→ STATED EXERCISE
Write out every word in the data below with its spelling and script unchanged.

-- MATERIAL SHOWN start --

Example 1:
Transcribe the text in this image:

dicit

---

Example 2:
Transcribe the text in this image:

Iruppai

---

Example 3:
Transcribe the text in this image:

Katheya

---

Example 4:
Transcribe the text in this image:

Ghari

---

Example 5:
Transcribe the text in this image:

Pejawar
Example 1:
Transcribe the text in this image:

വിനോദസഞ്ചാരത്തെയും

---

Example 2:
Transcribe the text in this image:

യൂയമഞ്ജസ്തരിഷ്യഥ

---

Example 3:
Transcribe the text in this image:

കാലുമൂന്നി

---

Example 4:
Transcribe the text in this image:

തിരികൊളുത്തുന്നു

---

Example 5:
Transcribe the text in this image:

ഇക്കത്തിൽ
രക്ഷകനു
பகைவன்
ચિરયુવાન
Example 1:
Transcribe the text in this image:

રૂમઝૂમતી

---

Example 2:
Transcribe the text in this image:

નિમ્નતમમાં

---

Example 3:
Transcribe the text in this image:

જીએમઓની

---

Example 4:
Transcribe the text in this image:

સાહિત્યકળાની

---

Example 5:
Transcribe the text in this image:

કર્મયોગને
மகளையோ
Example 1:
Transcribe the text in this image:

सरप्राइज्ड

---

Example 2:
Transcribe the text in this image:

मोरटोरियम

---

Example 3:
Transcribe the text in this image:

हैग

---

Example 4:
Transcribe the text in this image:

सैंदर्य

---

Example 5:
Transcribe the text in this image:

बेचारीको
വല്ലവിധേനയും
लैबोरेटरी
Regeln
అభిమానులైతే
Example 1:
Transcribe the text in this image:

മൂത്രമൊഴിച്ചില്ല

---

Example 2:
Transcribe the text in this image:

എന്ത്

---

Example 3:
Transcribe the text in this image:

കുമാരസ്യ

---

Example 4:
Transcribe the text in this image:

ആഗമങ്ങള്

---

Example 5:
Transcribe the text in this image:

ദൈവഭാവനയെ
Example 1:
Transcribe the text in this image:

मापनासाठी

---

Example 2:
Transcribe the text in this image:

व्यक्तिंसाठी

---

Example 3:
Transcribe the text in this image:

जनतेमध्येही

-- MATERIAL SHOWN end --

→ WRITTEN REPLY
Example 1:
Transcribe the text in this image:

dicit

---

Example 2:
Transcribe the text in this image:

Iruppai

---

Example 3:
Transcribe the text in this image:

Katheya

---

Example 4:
Transcribe the text in this image:

Ghari

---

Example 5:
Transcribe the text in this image:

Pejawar
Example 1:
Transcribe the text in this image:

വിനോദസഞ്ചാരത്തെയും

---

Example 2:
Transcribe the text in this image:

യൂയമഞ്ജസ്തരിഷ്യഥ

---

Example 3:
Transcribe the text in this image:

കാലുമൂന്നി

---

Example 4:
Transcribe the text in this image:

തിരികൊളുത്തുന്നു

---

Example 5:
Transcribe the text in this image:

ഇക്കത്തിൽ
രക്ഷകനു
பகைவன்
ચિરયુવાન
Example 1:
Transcribe the text in this image:

રૂમઝૂમતી

---

Example 2:
Transcribe the text in this image:

નિમ્નતમમાં

---

Example 3:
Transcribe the text in this image:

જીએમઓની

---

Example 4:
Transcribe the text in this image:

સાહિત્યકળાની

---

Example 5:
Transcribe the text in this image:

કર્મયોગને
மகளையோ
Example 1:
Transcribe the text in this image:

सरप्राइज्ड

---

Example 2:
Transcribe the text in this image:

मोरटोरियम

---

Example 3:
Transcribe the text in this image:

हैग

---

Example 4:
Transcribe the text in this image:

सैंदर्य

---

Example 5:
Transcribe the text in this image:

बेचारीको
വല്ലവിധേനയും
लैबोरेटरी
Regeln
అభిమానులైతే
Example 1:
Transcribe the text in this image:

മൂത്രമൊഴിച്ചില്ല

---

Example 2:
Transcribe the text in this image:

എന്ത്

---

Example 3:
Transcribe the text in this image:

കുമാരസ്യ

---

Example 4:
Transcribe the text in this image:

ആഗമങ്ങള്

---

Example 5:
Transcribe the text in this image:

ദൈവഭാവനയെ
Example 1:
Transcribe the text in this image:

मापनासाठी

---

Example 2:
Transcribe the text in this image:

व्यक्तिंसाठी

---

Example 3:
Transcribe the text in this image:

जनतेमध्येही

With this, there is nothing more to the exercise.